### MATERIAL FOR THE TASK
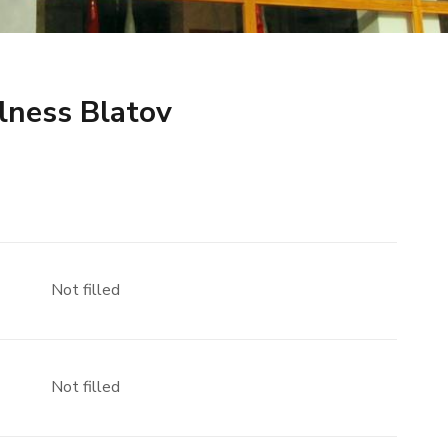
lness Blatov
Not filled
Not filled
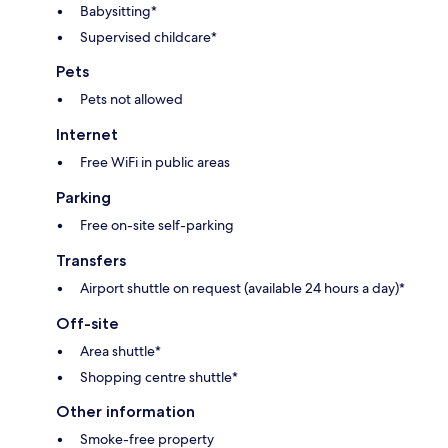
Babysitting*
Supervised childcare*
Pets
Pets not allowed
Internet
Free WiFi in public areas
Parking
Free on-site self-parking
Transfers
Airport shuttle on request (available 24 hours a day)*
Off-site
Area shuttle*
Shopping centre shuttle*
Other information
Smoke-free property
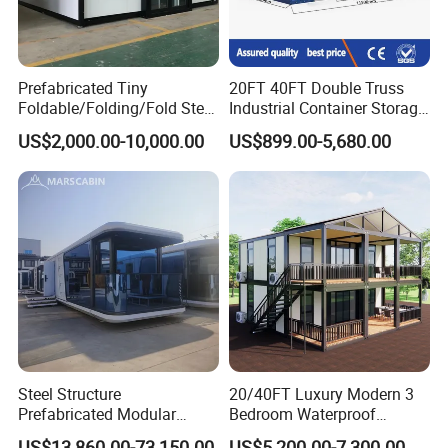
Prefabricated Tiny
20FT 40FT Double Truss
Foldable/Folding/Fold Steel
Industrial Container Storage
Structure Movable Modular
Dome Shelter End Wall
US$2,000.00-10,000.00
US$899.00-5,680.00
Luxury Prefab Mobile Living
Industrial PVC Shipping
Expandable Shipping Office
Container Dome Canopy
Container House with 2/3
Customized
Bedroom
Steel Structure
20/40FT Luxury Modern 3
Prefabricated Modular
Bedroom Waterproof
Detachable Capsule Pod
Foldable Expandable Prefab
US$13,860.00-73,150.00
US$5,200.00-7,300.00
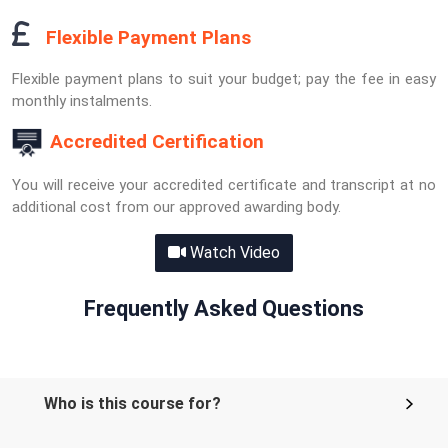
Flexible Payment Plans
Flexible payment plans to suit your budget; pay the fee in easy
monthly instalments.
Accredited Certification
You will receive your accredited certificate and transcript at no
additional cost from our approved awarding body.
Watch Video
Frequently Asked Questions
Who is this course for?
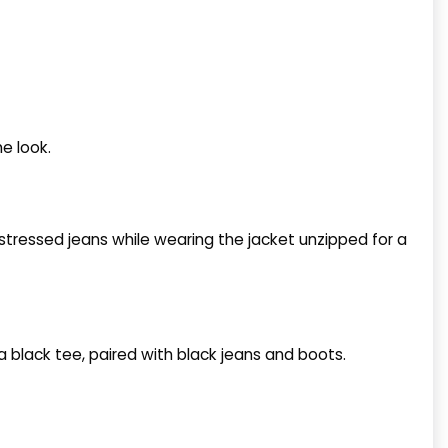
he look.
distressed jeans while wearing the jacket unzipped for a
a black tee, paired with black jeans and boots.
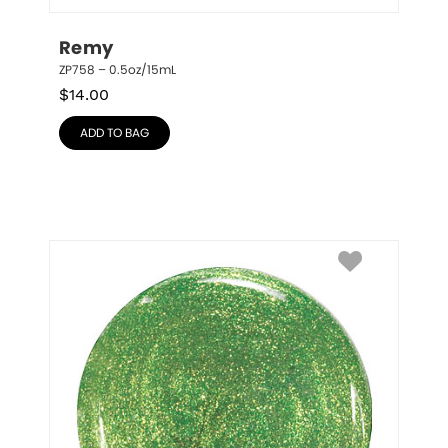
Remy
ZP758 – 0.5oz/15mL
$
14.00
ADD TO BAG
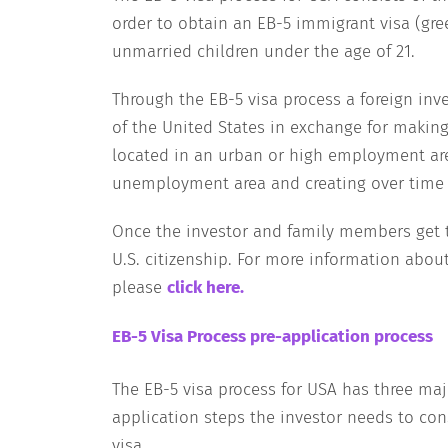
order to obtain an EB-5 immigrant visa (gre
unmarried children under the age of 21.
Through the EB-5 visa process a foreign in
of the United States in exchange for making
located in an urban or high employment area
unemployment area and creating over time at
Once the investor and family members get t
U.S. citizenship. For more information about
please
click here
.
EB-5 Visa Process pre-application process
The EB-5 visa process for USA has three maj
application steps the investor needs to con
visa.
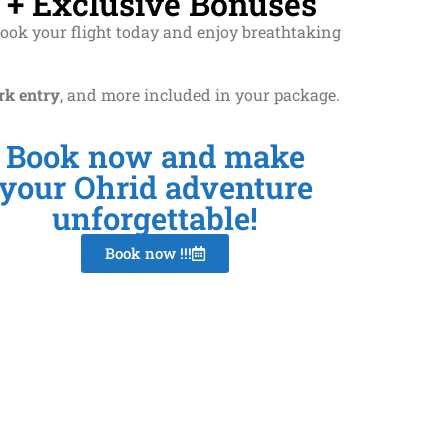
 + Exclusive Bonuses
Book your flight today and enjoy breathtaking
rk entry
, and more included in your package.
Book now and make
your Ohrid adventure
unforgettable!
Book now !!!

--

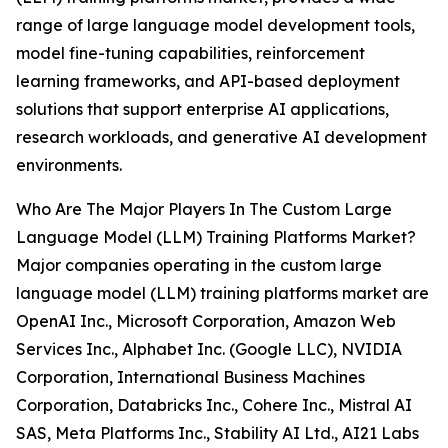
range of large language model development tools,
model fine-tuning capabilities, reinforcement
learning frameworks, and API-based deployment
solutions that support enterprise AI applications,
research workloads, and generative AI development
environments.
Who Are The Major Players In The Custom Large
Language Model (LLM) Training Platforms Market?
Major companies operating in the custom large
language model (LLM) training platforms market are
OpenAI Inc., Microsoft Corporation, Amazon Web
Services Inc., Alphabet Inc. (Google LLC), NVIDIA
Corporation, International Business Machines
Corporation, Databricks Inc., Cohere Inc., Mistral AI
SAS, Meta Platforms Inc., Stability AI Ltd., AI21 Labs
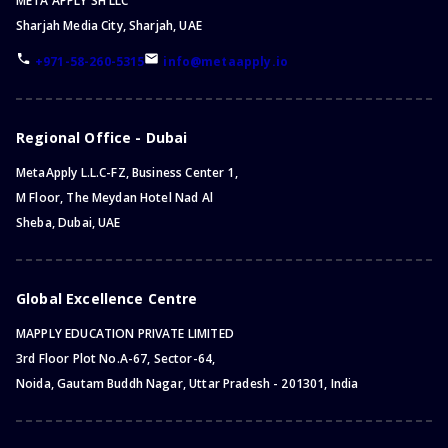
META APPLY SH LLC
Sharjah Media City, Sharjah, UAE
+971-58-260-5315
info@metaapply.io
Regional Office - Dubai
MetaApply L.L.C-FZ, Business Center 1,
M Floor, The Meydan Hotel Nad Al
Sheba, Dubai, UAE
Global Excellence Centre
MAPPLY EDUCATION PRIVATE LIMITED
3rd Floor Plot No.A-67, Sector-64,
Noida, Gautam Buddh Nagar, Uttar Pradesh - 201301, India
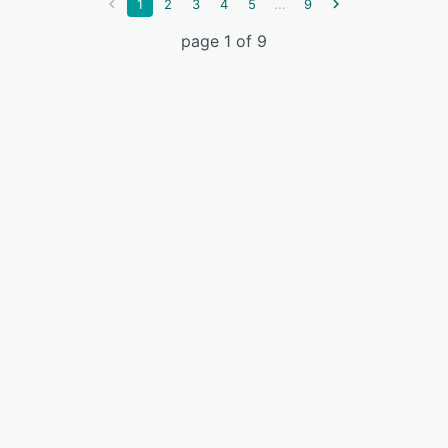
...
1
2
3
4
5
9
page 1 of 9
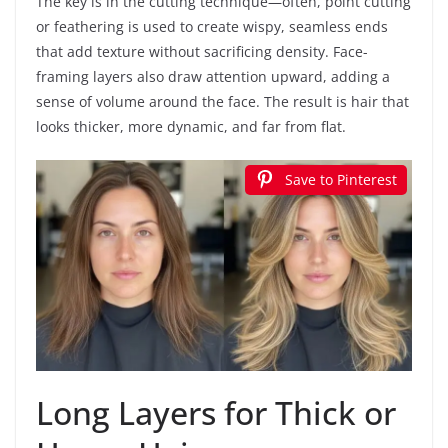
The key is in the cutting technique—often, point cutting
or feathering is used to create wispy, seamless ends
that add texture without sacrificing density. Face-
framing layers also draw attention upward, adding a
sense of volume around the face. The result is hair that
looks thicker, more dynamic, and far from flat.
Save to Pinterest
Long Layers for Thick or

### PROBLEM TO SOLVE
Nothing but the lines above, starting at the line that contains "research workloads, and" and ending at the line that contains "or feathering is", should be given again, exactly and without the pictures.

### OUTPUT
research workloads, and generative AI development
environments.
Who Are The Major Players In The Custom Large
Language Model (LLM) Training Platforms Market?
Major companies operating in the custom large
language model (LLM) training platforms market are
OpenAI Inc., Microsoft Corporation, Amazon Web
Services Inc., Alphabet Inc. (Google LLC), NVIDIA
Corporation, International Business Machines
Corporation, Databricks Inc., Cohere Inc., Mistral AI
SAS, Meta Platforms Inc., Stability AI Ltd., AI21 Labs
META APPLY SH LLC
Sharjah Media City, Sharjah, UAE
+971-58-260-5315
info@metaapply.io
Regional Office - Dubai
MetaApply L.L.C-FZ, Business Center 1,
M Floor, The Meydan Hotel Nad Al
Sheba, Dubai, UAE
Global Excellence Centre
MAPPLY EDUCATION PRIVATE LIMITED
3rd Floor Plot No.A-67, Sector-64,
Noida, Gautam Buddh Nagar, Uttar Pradesh - 201301, India
...
1
2
3
4
5
9
page 1 of 9
The key is in the cutting technique—often, point cutting
or feathering is used to create wispy, seamless ends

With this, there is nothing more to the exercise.